The average time spent on each case varied a lot between readers, ranging from approximately 7 to 33 min. Variations in segmentation times could be explained by several factors such as experience, motivation, and carefulness but these were not further analyzed in our study.

The median DSC for all readers was lower in the apex and the base and higher in the mid-gland, which is in line with the results of both Becker et al and Montagne et al [13, 14]. One reason behind the difficulties in the apex and base may be the higher risk of partial volume effects in these areas since axial images were used for segmentation. A potential way of increasing the segmentation accuracy in the apex and base could be to also use sagittal and coronal images for segmentation, although this is more time-consuming.

When evaluating segmentation accuracy, the objective is to identify segmentation errors that are clinically relevant, i.e., errors that are consequential for the diagnosis or the treatment of the patient. A single quantitative metric that reflects all relevant information for comparing segmentations would be preferable, but different metrics tend to convey slightly different segmentation errors. Therefore, four different metrics were used but the focus was put on DSC. Determining the level of each metric that corresponds to a clinically adequate or acceptable segmentation is another problem. We considered DSC above 0.8 as “accurate,” as used in other publications [13, 14]. The three additional metrics showed similar trends as DSC, supporting the choice of DSC as the primary outcome.

A strength of our study was that all examinations were obtained from a single PCa screening population (the G2 trial) and all MRI scans were acquired using the same scanner and protocol. When studying the learning progress of prostate gland segmentation, this can be considered a strength since it reduces the risk of other factors spuriously affecting the results. However, it might limit generalization and our findings may not necessarily translate to images acquired on other scanners or other scanning protocols. Segmentations were performed under the same circumstances and all readers received feedback from the same expert in an equivalent manner, which is another strength of the study.

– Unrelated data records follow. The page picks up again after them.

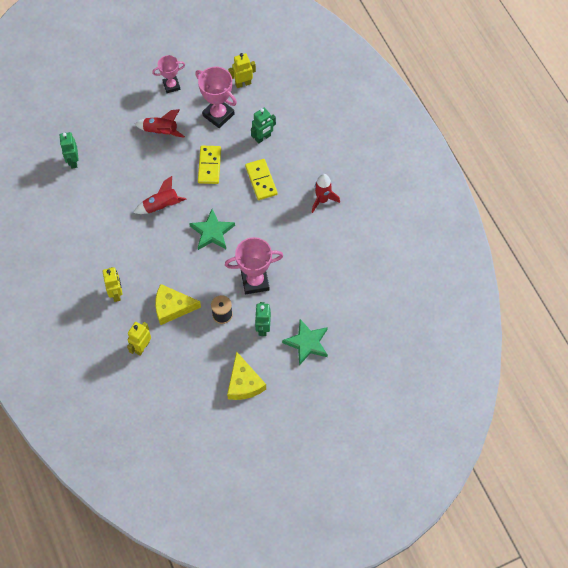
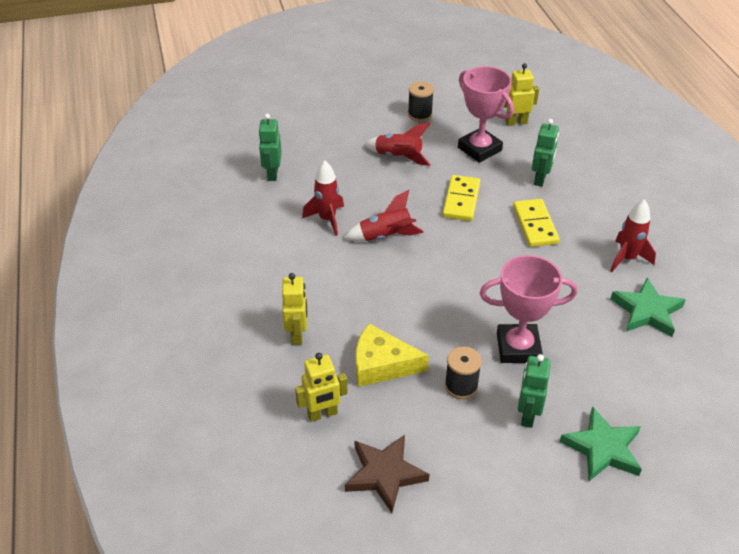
camera: 10 degrees right, 20 degrees down
(119, 197) = (327, 219): none -> red rocket
(142, 347) = (322, 414): yellow robot -> yellow robot turned 150 degrees counterclockwise
(171, 86) = (420, 114): pink trophy -> black spool
(184, 380) = (384, 474): none -> brown star
(212, 232) = (456, 276): green star -> green star (647, 311)
(244, 383) = (489, 496): yellow cheese -> none
(263, 138) = (540, 179): green robot -> green robot turned 45 degrees counterclockwise

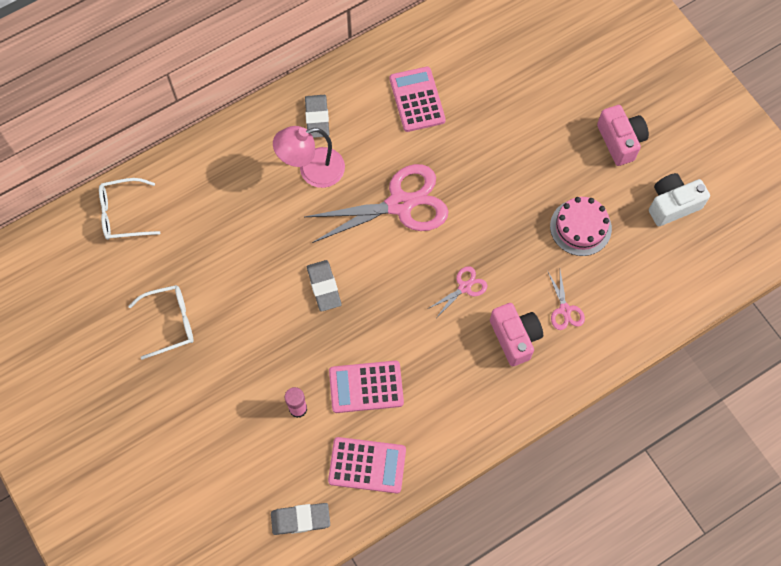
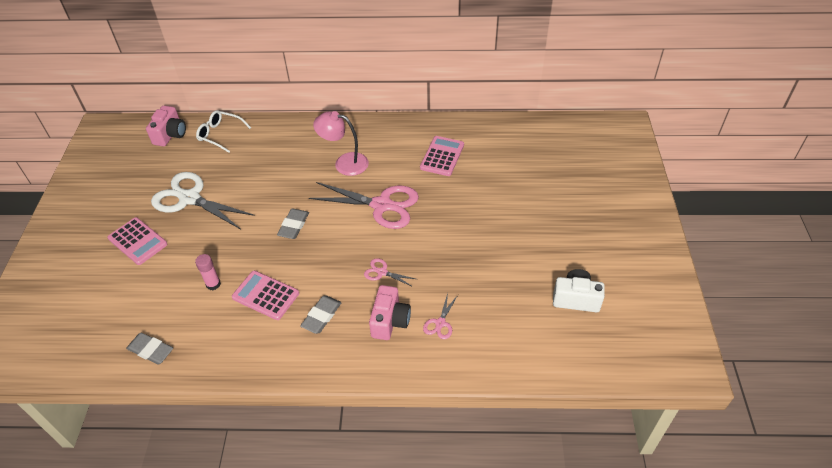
camera: 35 degrees right, 20 degrees down
(170, 322) = (190, 198): white glasses -> white scissors
(317, 118) = (372, 139): grey eraser -> grey eraser (321, 316)
(367, 465) = (222, 343): pink calculator -> pink calculator (138, 241)
(464, 287) = (382, 272): pink scissors -> pink scissors turned 150 degrees counterclockwise
(580, 227) = (494, 278): pink cake -> none
(620, 141) = (565, 241): pink camera -> pink camera (170, 135)

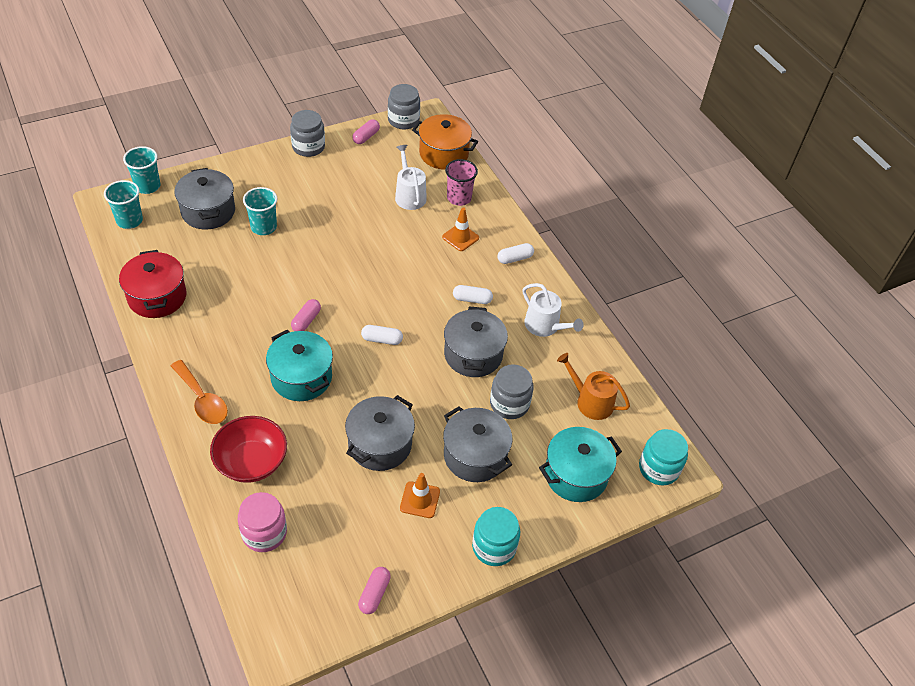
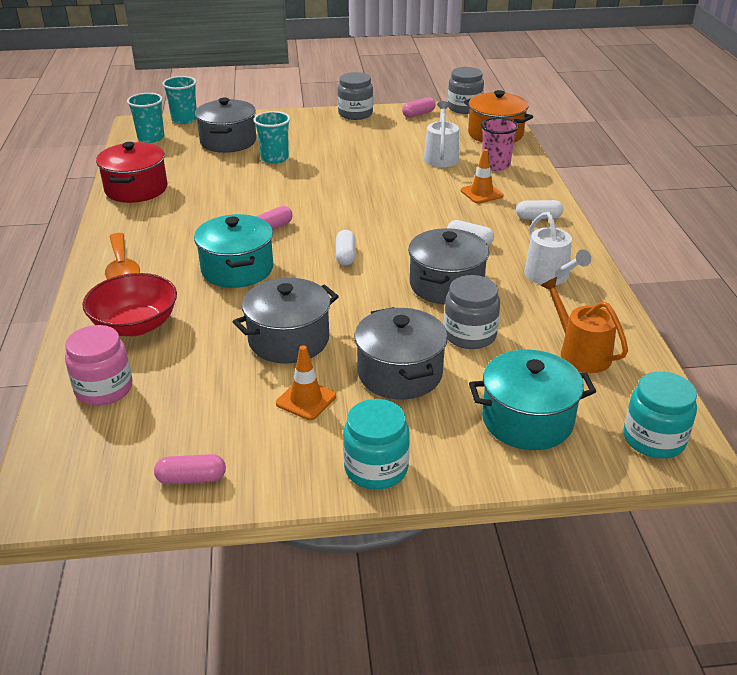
camera: 25 degrees right, 15 degrees down
(374, 594) = (191, 478): pink capsule -> pink capsule turned 45 degrees clockwise
(382, 339) = (345, 255): white capsule -> white capsule turned 60 degrees clockwise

A limitation of the present study is that three of the four novices only segmented the first 50 cases. Nevertheless, we believe that the data on 50 cases provides important information on the limited progression rate of novices in segmenting the prostate.

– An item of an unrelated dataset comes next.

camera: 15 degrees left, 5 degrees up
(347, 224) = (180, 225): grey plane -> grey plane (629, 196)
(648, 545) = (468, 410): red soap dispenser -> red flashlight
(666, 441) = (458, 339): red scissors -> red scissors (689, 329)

Including additional experts in our study could have provided a better reference to evaluate and compare the non-experts. However, in the present study, only one expert was available, which is a potential weakness of the study.

We had a high number of cases for the readers to segment, but the limited number of readers may be a limitation of the study.

In the near future, we will have to rely on accurate manual segmentations for the training of deep neural networks, until we have algorithms that serve us with such. In the making of those, training and motivation will be the steppingstone in that endeavor.

Radiology residents, regardless of prior experience, showed high segmentation accuracy.

Novices showed larger interindividual variation and lower segmentation accuracy than radiology residents. To prepare datasets for AI development, employing radiology residents seems safe, after an initial introduction and evaluation, and continuous feedback might provide a good balance between cost-effectiveness and segmentation accuracy. Employing novices should only be considered on an individual basis but with some caution due to higher inter-reader variability compared to more experienced readers.